Reliance Comm to merge three divisions, 10 % staff to be redundant
05 Sep 2011
Reliance Communications, India's second largest telecom service provider by subscribers, is merging its three business divisions, a move that will make about 10 per cent of its 7,000 executives redundant and result in redeployment of another 2,000 employees to 'field functions'.
The telco will collapse its existing business units that are carved out geographically - north, south and east - into a single entity reporting to a chief operating officer, who will be recruited from outside by month-end, The Economic Times reported, quoting executives with direct knowledge of the development.

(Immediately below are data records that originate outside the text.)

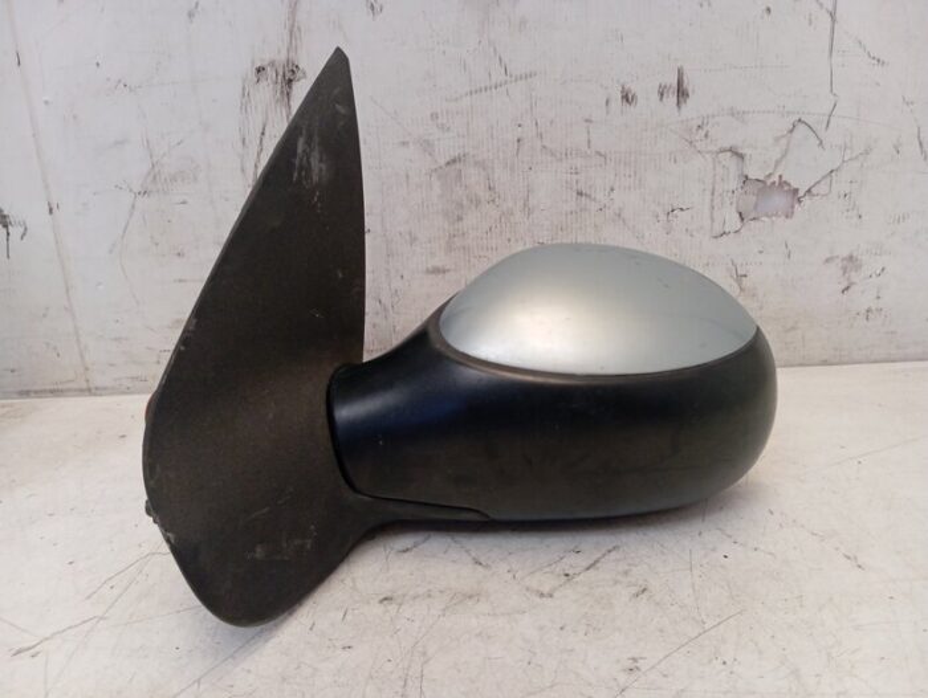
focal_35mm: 28
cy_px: 349
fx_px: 752
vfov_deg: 49.9
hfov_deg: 63.4
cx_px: 464
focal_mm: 4.22
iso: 230
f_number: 1.8
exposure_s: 1/33.3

All support functions like customer services, IT operations, networks and products, among others, will be moved to a newly-created 'services division'. After restructuring, about 75 per cent of the Reliance Communications's employees will do 'field roles' to drive sales execution as against 60 per cent currently.
Earlier, the newspaper had reported merging of business verticals by Bharti Airtel and Tata Teleservices, a move that was feared to reduce employee count.
Reliance Communications chief executive officer (wireless) Sayed Safawi said the Anil Ambani group company was undertaking a 'structural rationalisation, including organisational de-layering, and making few key changes the leadership team'.
"Eventually it may result in significant slimming of the organisation as a whole, especially at the back-end functional level, though the potential number impact is yet to be assessed," he said and clarified that the 'restructuring was not about head count rationalisation, but getting right resources at right places'.